## begin GIVEN ENTRIES

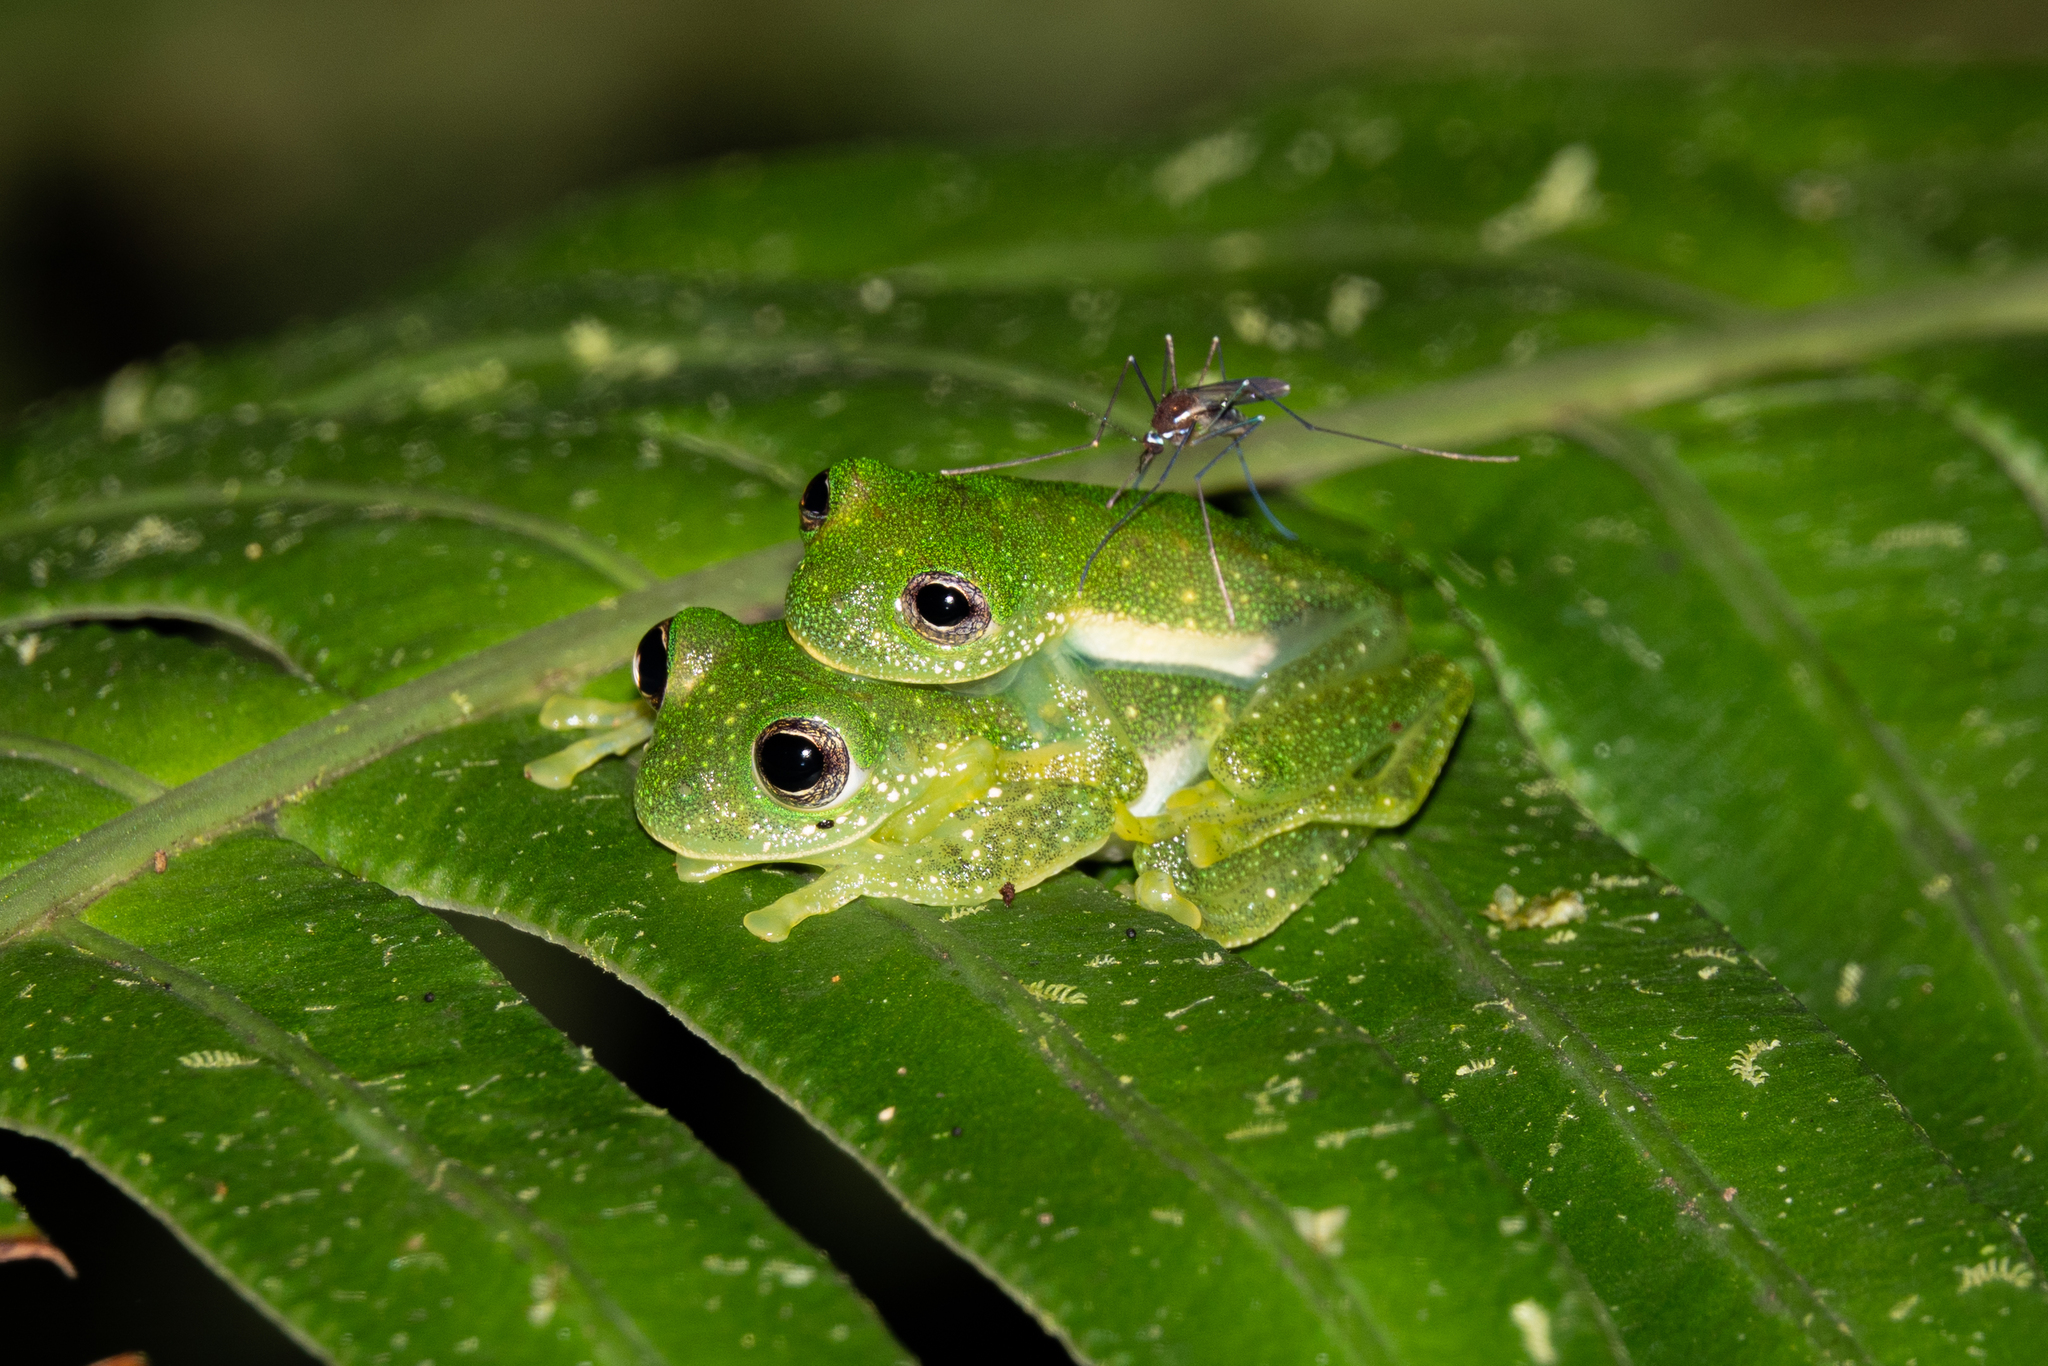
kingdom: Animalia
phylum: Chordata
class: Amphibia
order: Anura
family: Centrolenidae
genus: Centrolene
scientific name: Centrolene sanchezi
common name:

## end GIVEN ENTRIES

TO BE DONE
Copy out every line of the data word for word, leaving out the pictures.

FINAL RESULT
kingdom: Animalia
phylum: Chordata
class: Amphibia
order: Anura
family: Centrolenidae
genus: Centrolene
scientific name: Centrolene sanchezi
common name:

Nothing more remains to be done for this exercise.